== WORK TO COMPLETE ==
Rewrite the stretch of the listing from the line containing "family: Malpighiaceae" through the end of the listing as a numbered list, omitting any blank lines.

[Dataset items]
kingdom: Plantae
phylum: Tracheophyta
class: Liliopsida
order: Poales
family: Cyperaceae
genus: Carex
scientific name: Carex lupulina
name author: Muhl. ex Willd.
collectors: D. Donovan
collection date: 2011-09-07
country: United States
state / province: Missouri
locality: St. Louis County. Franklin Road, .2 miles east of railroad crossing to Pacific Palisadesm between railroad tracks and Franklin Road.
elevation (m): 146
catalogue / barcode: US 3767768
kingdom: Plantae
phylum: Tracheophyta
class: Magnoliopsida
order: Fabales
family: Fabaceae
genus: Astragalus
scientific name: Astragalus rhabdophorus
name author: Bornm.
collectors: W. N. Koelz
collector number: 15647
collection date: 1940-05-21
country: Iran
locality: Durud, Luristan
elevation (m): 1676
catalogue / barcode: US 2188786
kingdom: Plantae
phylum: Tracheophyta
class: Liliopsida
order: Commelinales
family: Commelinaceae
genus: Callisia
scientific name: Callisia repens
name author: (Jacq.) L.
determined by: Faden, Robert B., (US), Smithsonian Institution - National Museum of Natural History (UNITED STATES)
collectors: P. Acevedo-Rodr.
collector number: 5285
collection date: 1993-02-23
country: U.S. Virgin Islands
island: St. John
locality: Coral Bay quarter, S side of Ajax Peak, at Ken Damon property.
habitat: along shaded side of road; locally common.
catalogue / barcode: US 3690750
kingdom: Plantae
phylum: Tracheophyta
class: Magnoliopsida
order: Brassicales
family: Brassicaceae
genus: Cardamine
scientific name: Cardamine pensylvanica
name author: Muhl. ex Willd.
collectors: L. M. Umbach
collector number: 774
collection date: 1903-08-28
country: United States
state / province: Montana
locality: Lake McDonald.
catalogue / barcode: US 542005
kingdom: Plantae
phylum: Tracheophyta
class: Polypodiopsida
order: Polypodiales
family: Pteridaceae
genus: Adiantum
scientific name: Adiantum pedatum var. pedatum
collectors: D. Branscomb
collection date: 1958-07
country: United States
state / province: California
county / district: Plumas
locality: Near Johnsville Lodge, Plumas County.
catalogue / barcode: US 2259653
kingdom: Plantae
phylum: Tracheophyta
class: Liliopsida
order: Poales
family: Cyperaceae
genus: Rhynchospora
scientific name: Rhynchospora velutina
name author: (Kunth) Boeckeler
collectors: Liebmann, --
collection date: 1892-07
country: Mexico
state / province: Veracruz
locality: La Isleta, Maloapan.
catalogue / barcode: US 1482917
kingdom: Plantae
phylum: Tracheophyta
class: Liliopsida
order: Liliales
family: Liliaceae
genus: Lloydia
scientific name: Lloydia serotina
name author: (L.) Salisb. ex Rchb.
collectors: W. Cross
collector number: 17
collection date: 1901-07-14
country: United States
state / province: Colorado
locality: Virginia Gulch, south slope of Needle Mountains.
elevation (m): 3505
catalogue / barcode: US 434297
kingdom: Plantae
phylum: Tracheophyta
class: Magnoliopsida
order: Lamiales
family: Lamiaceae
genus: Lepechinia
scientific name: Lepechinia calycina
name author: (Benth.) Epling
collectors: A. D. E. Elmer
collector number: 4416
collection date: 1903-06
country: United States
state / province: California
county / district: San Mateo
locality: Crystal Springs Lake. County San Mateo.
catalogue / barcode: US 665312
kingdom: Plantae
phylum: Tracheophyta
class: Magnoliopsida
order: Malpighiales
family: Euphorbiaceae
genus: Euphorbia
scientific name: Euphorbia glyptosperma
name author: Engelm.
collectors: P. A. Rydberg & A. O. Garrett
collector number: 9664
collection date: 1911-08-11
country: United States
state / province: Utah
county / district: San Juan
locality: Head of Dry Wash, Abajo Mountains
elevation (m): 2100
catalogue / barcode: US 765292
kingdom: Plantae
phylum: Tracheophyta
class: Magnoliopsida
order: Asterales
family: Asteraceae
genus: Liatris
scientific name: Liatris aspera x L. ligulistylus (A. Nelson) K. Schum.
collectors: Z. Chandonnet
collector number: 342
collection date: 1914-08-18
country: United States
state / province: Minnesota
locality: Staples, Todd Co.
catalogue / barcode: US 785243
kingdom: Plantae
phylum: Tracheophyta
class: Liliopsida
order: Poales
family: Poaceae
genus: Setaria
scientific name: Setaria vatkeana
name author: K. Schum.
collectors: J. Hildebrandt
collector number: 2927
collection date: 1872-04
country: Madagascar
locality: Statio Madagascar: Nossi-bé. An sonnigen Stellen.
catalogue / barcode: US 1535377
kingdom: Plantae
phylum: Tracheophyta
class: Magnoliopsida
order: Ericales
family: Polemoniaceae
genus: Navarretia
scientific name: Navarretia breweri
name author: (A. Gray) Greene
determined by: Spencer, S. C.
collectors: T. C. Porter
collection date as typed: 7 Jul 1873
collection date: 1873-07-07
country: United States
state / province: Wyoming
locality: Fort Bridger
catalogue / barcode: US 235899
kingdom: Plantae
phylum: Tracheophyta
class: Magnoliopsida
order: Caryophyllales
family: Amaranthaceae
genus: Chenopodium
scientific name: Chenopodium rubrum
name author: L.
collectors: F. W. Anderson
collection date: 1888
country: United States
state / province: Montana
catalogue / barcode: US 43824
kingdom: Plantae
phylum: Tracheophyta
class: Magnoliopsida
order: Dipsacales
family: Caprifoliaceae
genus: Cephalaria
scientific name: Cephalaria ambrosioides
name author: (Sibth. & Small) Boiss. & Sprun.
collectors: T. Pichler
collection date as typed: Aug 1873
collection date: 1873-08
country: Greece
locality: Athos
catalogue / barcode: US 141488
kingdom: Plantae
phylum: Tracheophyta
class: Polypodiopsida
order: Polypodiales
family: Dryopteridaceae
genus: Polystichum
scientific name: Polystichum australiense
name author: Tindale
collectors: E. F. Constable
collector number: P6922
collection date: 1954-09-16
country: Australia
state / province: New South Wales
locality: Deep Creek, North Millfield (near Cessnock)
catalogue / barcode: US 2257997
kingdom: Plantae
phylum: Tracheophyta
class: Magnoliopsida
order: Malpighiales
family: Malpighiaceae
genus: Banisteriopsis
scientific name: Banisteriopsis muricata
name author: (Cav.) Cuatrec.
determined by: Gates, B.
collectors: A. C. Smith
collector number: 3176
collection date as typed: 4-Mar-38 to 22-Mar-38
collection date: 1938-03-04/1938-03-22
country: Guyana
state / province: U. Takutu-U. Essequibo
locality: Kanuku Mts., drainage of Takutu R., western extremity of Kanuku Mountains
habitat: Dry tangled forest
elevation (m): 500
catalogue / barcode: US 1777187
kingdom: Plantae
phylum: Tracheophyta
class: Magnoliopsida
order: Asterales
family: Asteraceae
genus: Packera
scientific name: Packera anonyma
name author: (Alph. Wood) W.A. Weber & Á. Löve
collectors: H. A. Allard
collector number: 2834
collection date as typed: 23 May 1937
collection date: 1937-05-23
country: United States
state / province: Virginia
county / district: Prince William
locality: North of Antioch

== WRITTEN RESPONSE ==
1. family: Malpighiaceae
2. genus: Banisteriopsis
3. scientific name: Banisteriopsis muricata
4. name author: (Cav.) Cuatrec.
5. determined by: Gates, B.
6. collectors: A. C. Smith
7. collector number: 3176
8. collection date as typed: 4-Mar-38 to 22-Mar-38
9. collection date: 1938-03-04/1938-03-22
10. country: Guyana
11. state / province: U. Takutu-U. Essequibo
12. locality: Kanuku Mts., drainage of Takutu R., western extremity of Kanuku Mountains
13. habitat: Dry tangled forest
14. elevation (m): 500
15. catalogue / barcode: US 1777187
16. kingdom: Plantae
17. phylum: Tracheophyta
18. class: Magnoliopsida
19. order: Asterales
20. family: Asteraceae
21. genus: Packera
22. scientific name: Packera anonyma
23. name author: (Alph. Wood) W.A. Weber & Á. Löve
24. collectors: H. A. Allard
25. collector number: 2834
26. collection date as typed: 23 May 1937
27. collection date: 1937-05-23
28. country: United States
29. state / province: Virginia
30. county / district: Prince William
31. locality: North of Antioch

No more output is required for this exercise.